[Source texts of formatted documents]
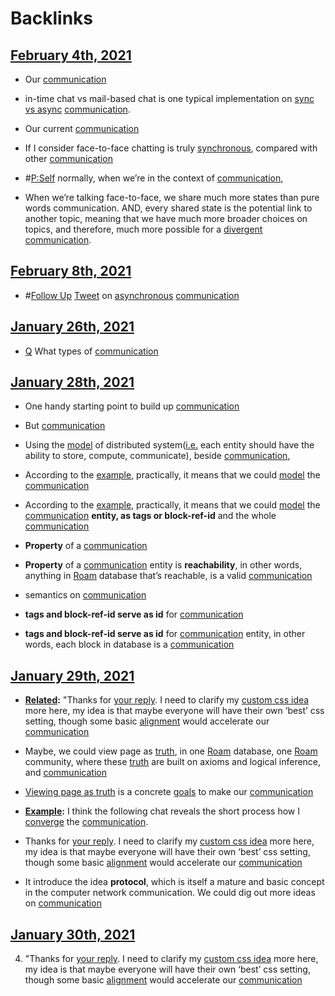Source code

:
# Backlinks
## [February 4th, 2021](<February 4th, 2021.md>)
- Our [communication](<communication.md>)

- in-time chat vs mail-based chat is one typical implementation on [sync vs async](((0eWl7ORS7))) [communication](<communication.md>).

- Our current [communication](<communication.md>)

- If I consider face-to-face chatting is truly [synchronous](<synchronous.md>), compared with other [communication](<communication.md>)

- #[P:Self](<P:Self.md>) normally, when we’re in the context of [communication](<communication.md>),

- When we’re talking face-to-face, we share much more states than pure words communication. AND, every shared state is the potential link to another topic, meaning that we have much more broader choices on topics, and therefore, much more possible for a [divergent](<divergent.md>) [communication](<communication.md>).

## [February 8th, 2021](<February 8th, 2021.md>)
- #[Follow Up](<Follow Up.md>) [Tweet](<Tweet.md>) on [asynchronous](<asynchronous.md>) [communication](<communication.md>)

## [January 26th, 2021](<January 26th, 2021.md>)
- [Q](<Q.md>) What types of [communication](<communication.md>)

## [January 28th, 2021](<January 28th, 2021.md>)
- One handy starting point to build up [communication](<communication.md>)

- But [communication](<communication.md>)

- Using the [model](<model.md>) of distributed system([i.e.](<i.e..md>) each entity should have the ability to store, compute, communicate), beside [communication](<communication.md>),

- According to the [example](((yOi9SxfEw))), practically, it means that we could [model](<model.md>) the [communication](<communication.md>)

- According to the [example](((yOi9SxfEw))), practically, it means that we could [model](<model.md>) the [communication](<communication.md>) **entity, as tags or block-ref-id** and the whole [communication](<communication.md>)

- **Property** of a [communication](<communication.md>)

- **Property** of a [communication](<communication.md>) entity is **reachability**, in other words, anything in [Roam](<Roam.md>) database that’s reachable, is a valid [communication](<communication.md>)

- semantics on [communication](<communication.md>)

- **tags and block-ref-id serve as id** for [communication](<communication.md>)

- **tags and block-ref-id serve as id** for [communication](<communication.md>) entity, in other words, each block in database is a [communication](<communication.md>)

## [January 29th, 2021](<January 29th, 2021.md>)
- **[Related](<Related.md>):** "Thanks for [your reply](((n_PNVqwuw))). I need to clarify my [custom css idea](((FehE8jv6_))) more here, my idea is that maybe everyone will have their own ‘best’ css setting, though some basic [alignment](<alignment.md>) would accelerate our [communication](<communication.md>)

- Maybe, we could view page as [truth](<truth.md>), in one [Roam](<Roam.md>) database, one [Roam](<Roam.md>) community, where these [truth](<truth.md>) are built on axioms and logical inference, and [communication](<communication.md>)

- [Viewing page as truth](((H6M1XTGet))) is a concrete [goals](<goals.md>) to make our [communication](<communication.md>)

- **[Example](<Example.md>):** I think the following chat reveals the short process how I [converge](<converge.md>) the [communication](<communication.md>).

- Thanks for [your reply](((n_PNVqwuw))). I need to clarify my [custom css idea](((FehE8jv6_))) more here, my idea is that maybe everyone will have their own ‘best’ css setting, though some basic [alignment](<alignment.md>) would accelerate our [communication](<communication.md>)

- It introduce the idea **protocol**, which is itself a mature and basic concept in the computer network communication. We could dig out more ideas on [communication](<communication.md>)

## [January 30th, 2021](<January 30th, 2021.md>)
4. "Thanks for [your reply](((n_PNVqwuw))). I need to clarify my [custom css idea](((FehE8jv6_))) more here, my idea is that maybe everyone will have their own ‘best’ css setting, though some basic [alignment](<alignment.md>) would accelerate our [communication](<communication.md>)

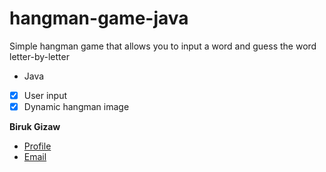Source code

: # hangman-game-java 
Simple hangman game that allows you to input a word and guess the word letter-by-letter
- Java
- [x] User input
- [x] Dynamic hangman image

**Biruk Gizaw**
- [Profile](https://github.com/bgizaw "Biruk Gizaw")
- [Email](mailto:bgizaw8@gmail.com?subject=Hi! "Hi!")
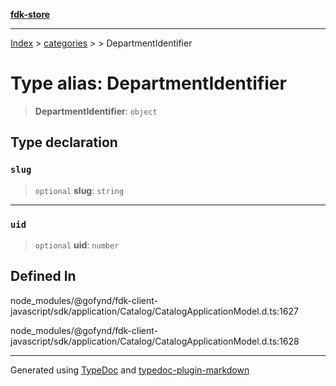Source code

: [**fdk-store**](../../../README.md)
***

[Index](../../../API.md) > [categories](../../README.md) > [<internal>](../README.md) > DepartmentIdentifier

# Type alias: DepartmentIdentifier

> **DepartmentIdentifier**: `object`

## Type declaration

### `slug`

> `optional` **slug**: `string`

***

### `uid`

> `optional` **uid**: `number`

## Defined In

node\_modules/@gofynd/fdk-client-javascript/sdk/application/Catalog/CatalogApplicationModel.d.ts:1627

node\_modules/@gofynd/fdk-client-javascript/sdk/application/Catalog/CatalogApplicationModel.d.ts:1628

***
Generated using [TypeDoc](https://typedoc.org/) and [typedoc-plugin-markdown](https://www.npmjs.com/package/typedoc-plugin-markdown)
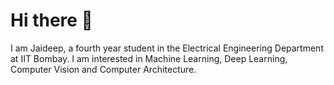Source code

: # Hi there 👋
I am Jaideep, a fourth year student in the Electrical Engineering Department at IIT Bombay. I am interested in Machine Learning, Deep Learning, Computer Vision and Computer Architecture.

<!--
# Stats
[![Jaideep's GitHub stats](https://github-readme-stats.vercel.app/api?username=jaideepk3&show_icons=true&theme=dark)](https://github.com/anuraghazra/github-readme-stats)
[![Top Langs](https://github-readme-stats.vercel.app/api/top-langs/?username=jaideepk3&hide_progress=true&theme=dark)](https://github.com/anuraghazra/github-readme-stats)
-->




<!--
[![Top Langs](https://github-readme-stats.vercel.app/api/top-langs/?username=jaideepk3&layout=donut-vertical&theme=dark)](https://github.com/anuraghazra/github-readme-stats)
-->

<!--
**jaideepk3/jaideepk3** is a ✨ _special_ ✨ repository because its `README.md` (this file) appears on your GitHub profile.

Here are some ideas to get you started:

- 🔭 I’m currently working on ...
- 🌱 I’m currently learning ...
- 👯 I’m looking to collaborate on ...
- 🤔 I’m looking for help with ...
- 💬 Ask me about ...
- 📫 How to reach me: ...
- 😄 Pronouns: ...
- ⚡ Fun fact: ...
-->

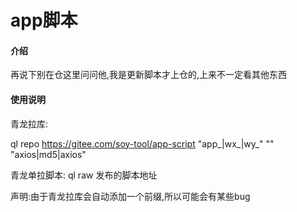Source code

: # app脚本

#### 介绍

再说下别在仓这里问问他,我是更新脚本才上仓的,上来不一定看其他东西

#### 使用说明


青龙拉库:

ql repo https://gitee.com/soy-tool/app-script "app_|wx_|wy_" "" "axios|md5|axios"

青龙单拉脚本:
ql raw 发布的脚本地址

声明:由于青龙拉库会自动添加一个前缀,所以可能会有某些bug



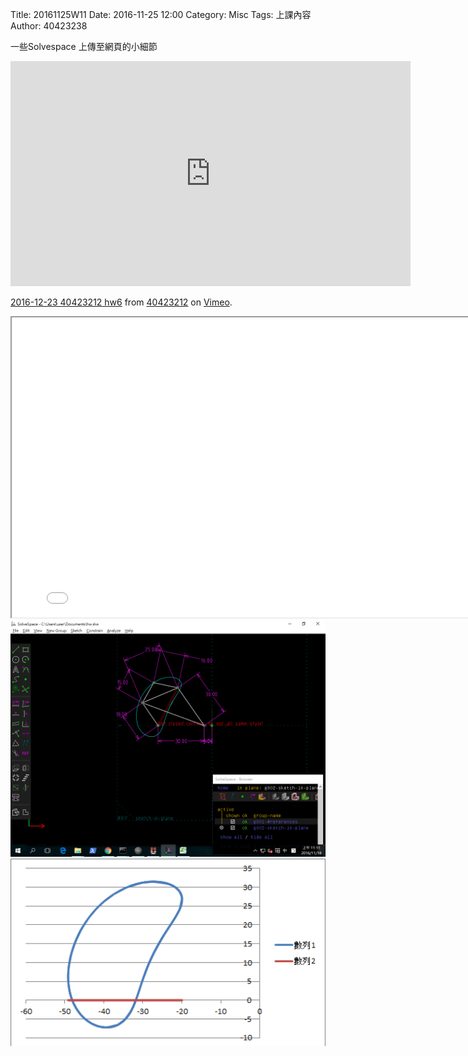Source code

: Title: 20161125W11
Date: 2016-11-25 12:00
Category: Misc
Tags: 上課內容
Author: 40423238
<!-- PELICAN_END_SUMMARY -->
<p>一些Solvespace 上傳至網頁的小細節<p>
<iframe src="https://player.vimeo.com/video/196804285" width="640" height="360" frameborder="0" webkitallowfullscreen mozallowfullscreen allowfullscreen></iframe>
<p><a href="https://vimeo.com/196804285">2016-12-23 40423212 hw6</a> from <a href="https://vimeo.com/user45523667">40423212</a> on <a href="https://vimeo.com">Vimeo</a>.</p>

<iframe src="../data/test.html" width="800" height="480"></iframe>
<img src="./../data/121.png" width="800" />
<img src="./../data/12.png" width="800" />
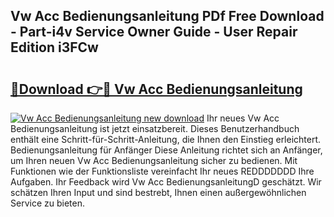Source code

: ## Vw Acc Bedienungsanleitung PDf Free Download - Part-i4v Service Owner Guide - User Repair Edition i3FCw

# <h2><a href="http://df14pwg.blite.top/?on=Vw+Acc+Bedienungsanleitung">🔗Download 👉🔴 Vw Acc Bedienungsanleitung</a></h2>

[![Vw Acc Bedienungsanleitung new download](https://i.imgur.com/lujVjoI.png)](http://df14pwg.blite.top/?on=Vw+Acc+Bedienungsanleitung)
Ihr neues Vw Acc Bedienungsanleitung ist jetzt einsatzbereit. Dieses Benutzerhandbuch enthält eine Schritt-für-Schritt-Anleitung, die Ihnen den Einstieg erleichtert. Bedienungsanleitung für Anfänger Diese Anleitung richtet sich an Anfänger, um Ihren neuen Vw Acc Bedienungsanleitung sicher zu bedienen. Mit Funktionen wie der Funktionsliste vereinfacht Ihr neues REDDDDDDD Ihre Aufgaben. Ihr Feedback wird Vw Acc BedienungsanleitungD geschätzt. Wir schätzen Ihren Input und sind bestrebt, Ihnen einen außergewöhnlichen Service zu bieten.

• EXERCISE DIRECTIONS
Swap "mature" for "well-established" in the stretch from the line containing "- Thanks for" through the line containing "- It introduce", and give those lines again with nothing else changed.

• EXERCISE OUTPUT
- Thanks for [your reply](((n_PNVqwuw))). I need to clarify my [custom css idea](((FehE8jv6_))) more here, my idea is that maybe everyone will have their own ‘best’ css setting, though some basic [alignment](<alignment.md>) would accelerate our [communication](<communication.md>)

- It introduce the idea **protocol**, which is itself a well-established and basic concept in the computer network communication. We could dig out more ideas on [communication](<communication.md>)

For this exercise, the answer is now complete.